Sottolinea la nostra esigenza di creare i nostri spazi senza limitare troppo quelli naturali, per preservare la biodiversità. “Possiamo permetterci di non toccare l’ambiente naturale grazie all’innovazione che ci permette di intensificare le colture che abbiamo già. Le biotecnologie sono strategiche e abilitanti per raggiungere questo obiettivo”.
Ma il discorso cibo non è soltanto un problema economico. Il cibo è al centro della società, strumento di inclusione e trasformazione. Ne è convinta Sara Roversi, presidente Future Food Institute, che vuole puntare sul cibo come anello di congiunzione tra società e ambiente.
“Gli strumenti che ci consentono di fare innovazione sono digitale, tecnologia e scienza. Non c’è più innovazione senza sostenibilità. Si fa innovability. La sostenibilità è una strategia di business”.
Mariagiovanna Vetere, Consiglio Direttivo Cluster Spring, ha sottolineato poi come la biotecnologia fa vivere la bioeconomia in maniera pratica, ricordando l’esempio della sua impresa che dal surplus di produzione di mais ha brevettato un biomateriale.
Come fare affinché l’Italia punti sull’intensificazione della produzione sostenibile? Secondo Deborah Piovan occorre investire sulla comunicazione. “La scienza e la tecnologia hanno già le risposte. Gli imprenditori sono desiderosi di innovare. Occorre che la politica li abiliti a farlo. Ma se l’innovazione non viene accettata, non viene implementata. E se non viene implementata, fallisce” ha ricordato la portavoce di Cibo per la mente.

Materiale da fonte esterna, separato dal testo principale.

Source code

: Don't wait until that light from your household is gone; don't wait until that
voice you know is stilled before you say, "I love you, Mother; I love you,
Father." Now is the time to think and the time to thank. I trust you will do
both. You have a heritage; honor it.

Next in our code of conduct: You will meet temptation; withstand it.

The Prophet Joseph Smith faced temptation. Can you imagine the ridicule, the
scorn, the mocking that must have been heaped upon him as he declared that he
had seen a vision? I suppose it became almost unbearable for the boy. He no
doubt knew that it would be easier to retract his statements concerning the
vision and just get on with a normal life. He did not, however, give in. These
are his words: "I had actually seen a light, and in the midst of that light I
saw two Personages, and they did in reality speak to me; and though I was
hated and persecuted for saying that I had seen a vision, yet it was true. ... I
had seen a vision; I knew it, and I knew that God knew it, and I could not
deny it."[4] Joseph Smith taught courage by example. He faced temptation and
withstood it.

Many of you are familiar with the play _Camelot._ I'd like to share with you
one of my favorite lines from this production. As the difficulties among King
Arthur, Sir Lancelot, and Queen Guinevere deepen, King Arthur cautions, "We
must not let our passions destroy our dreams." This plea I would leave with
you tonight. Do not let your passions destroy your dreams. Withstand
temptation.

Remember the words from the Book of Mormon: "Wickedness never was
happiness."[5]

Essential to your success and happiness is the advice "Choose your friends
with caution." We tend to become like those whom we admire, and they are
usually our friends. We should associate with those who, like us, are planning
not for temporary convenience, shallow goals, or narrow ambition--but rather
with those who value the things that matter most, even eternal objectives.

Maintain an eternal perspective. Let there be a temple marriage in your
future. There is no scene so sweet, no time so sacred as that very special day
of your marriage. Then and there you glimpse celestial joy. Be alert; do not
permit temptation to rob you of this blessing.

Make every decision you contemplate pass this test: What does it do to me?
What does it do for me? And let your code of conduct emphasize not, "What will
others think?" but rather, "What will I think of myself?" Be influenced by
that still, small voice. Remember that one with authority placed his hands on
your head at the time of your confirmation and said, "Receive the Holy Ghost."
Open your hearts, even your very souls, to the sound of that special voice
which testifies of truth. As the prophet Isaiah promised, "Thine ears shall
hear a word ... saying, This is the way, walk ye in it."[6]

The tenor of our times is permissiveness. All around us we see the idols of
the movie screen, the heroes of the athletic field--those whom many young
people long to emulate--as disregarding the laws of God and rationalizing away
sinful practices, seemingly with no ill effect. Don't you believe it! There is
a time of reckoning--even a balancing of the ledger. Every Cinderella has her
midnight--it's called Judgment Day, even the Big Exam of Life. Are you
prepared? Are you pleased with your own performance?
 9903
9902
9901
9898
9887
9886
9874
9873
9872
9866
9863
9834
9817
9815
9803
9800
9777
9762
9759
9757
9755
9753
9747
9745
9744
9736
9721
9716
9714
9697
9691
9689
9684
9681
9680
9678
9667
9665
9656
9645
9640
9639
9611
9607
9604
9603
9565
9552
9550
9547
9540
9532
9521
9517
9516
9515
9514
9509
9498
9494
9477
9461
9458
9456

Per Roversi, è poi altrettanto importante la formazione e la collaborazione multi-generazionale per sviluppare un nuovo approccio allo sviluppo che non sia più centrato sui bisogni dell’individuo ma piuttosto sulla vita e sulla salute dell’intero ecosistema.
Le biotecnologie per la bioeconomia circolare del futuro
L’Italia è sulla buona strada. “Anche grazie all’utilizzo delle biotecnologie, abbiamo una leadership nella produzione di prodotti nuovi e a minor impatto”, ha ricordato Sgaravatti nel suo intervento conclusivo. Intervento nel quale la Vicepresidente di Assobiotec ha presentato le priorità per sostenere e potenziare uno sviluppo economico che sia anche sostenibile nella prospettiva del One Health.
Mentre le biotecnologie mediche e sanitarie sono ben sviluppate nel nostro paese, è necessario comprenderne il valore e puntare sull’applicazione di queste tecnologie anche nella produzione del cibo, liberando il Paese da vincoli normativi ormai obsoleti e abbandonando posizioni pregiudiziali.
E poi Sgaravatti ha continuato il suo discorso, mettendo in evidenza alcune azioni da mettere subito in atto affinché il cambiamento possa avvenire. “Sono tre i punti chiave sui quali è prioritario concentrare le azioni: costruire cultura sulla bioeconomia e sul ruolo chiave delle biotecnologie come strumento per una sua implementazione; applicare le biotecnologie sostenibili in agricoltura e, ultimo ma non ultimo, passare dalle parole ai fatti nella cornice del Piano nazionale di ripresa e resilienza e/o attraverso specifici interventi legislativi”.
Ora, la penultima tappa di “Biotech, il futuro migliore” passa il testimone all’evento conclusivo, che si terrà il 9 novembre 2021, con l’obiettivo di raccontare i risultati raggiunti e coinvolgere il grande pubblico.